Appellant cites to Hoagland v. State, 518 N.W.2d 531 (Minn. 1994), to support his claim that the reversal of his convictions is required. In Hoagland, the Minnesota Supreme Court considered a case in which there was no transcript of a jury trial. The court reporter’s notes were never transcribed, and the court reporter destroyed the stenographic notes of the trial. Id. at 533. The district court denied Hoagland’s subsequent petition for postconviction relief. Id. at 532. Because the district court judge and defense counsel made potentially misleading statements to Hoagland about the appeal process, and because the death of the trial judge made it impossible to reconstruct the trial in a statement of the case, the supreme court determined that a new trial would be necessary unless the state would be unduly prejudiced by a retrial. Id. at 535, 537. Thus, the supreme court remanded the case to the district court to determine whether the state would be unduly prejudiced. Id. at 537. The court noted that if reconstruction of the record had been possible, the court would not have remanded the case for a determination of prejudice. Id. at 535.
Appellant has not shown that the prosecutor, appellant’s trial attorney, or the district court judge are unavailable to provide their recollection of what the judge said when instructing the jury. Appellant did not attempt to reconstruct the record, and he asserts no claim that the district court judge gave the jury improper instructions. Under these circumstances, appellant is not entitled to the reversal of his convictions.
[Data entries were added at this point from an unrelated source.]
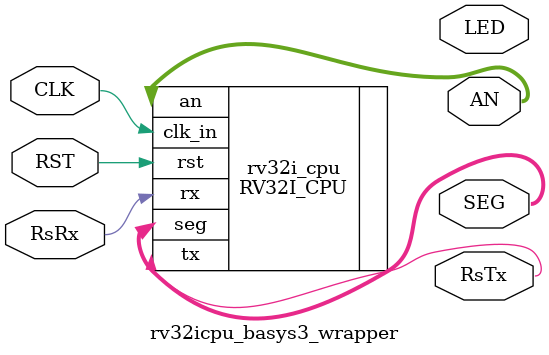
<source format=sv>


module rv32icpu_basys3_wrapper(
  input  logic [0:0] CLK, RST,
  input  logic [0:0] RsRx,
  output logic [0:0] RsTx,
  output logic [1:0] LED,
  output logic [3:0] AN,
  output logic [6:0] SEG
  );
  
  RV32I_CPU rv32i_cpu (
    .clk_in  (CLK),
    .rst     (RST),
    .an      (AN),
    .seg     (SEG),
    .rx      (RsRx),
    .tx      (RsTx)
    //.rx_busy (LED[0]),
    //.tx_busy (LED[1])
  );
  
endmodule

</source>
Because the offenses of possession and manufacturing methamphetamine arose from the same behavioral incident, we reverse appellant’s sentence for possession. We also affirm appellant’s convictions because appellant has not shown the district court judge provided erroneous instructions to the jury and appellant failed to follow the proper procedure to reconstruct the missing part of the record.
Affirmed in part and reversed in part.
* Retired judges of the Minnesota Court of Appeals, serving by appointment pursuant to Minn. Const. art. VI, § 10.
 Appellant makes the additional argument that the district court erred in using the Hernandez method to increase his sentence for possessing methamphetamine from 98 months to 122 months. Because we conclude that the district court erred by sentencing appellant twice, we do not need to independently address the question of whether the district court erred by adding the criminal-history points for appellant’s manufacturing conviction to his criminal-history score before calculating appellant’s sentence for possession.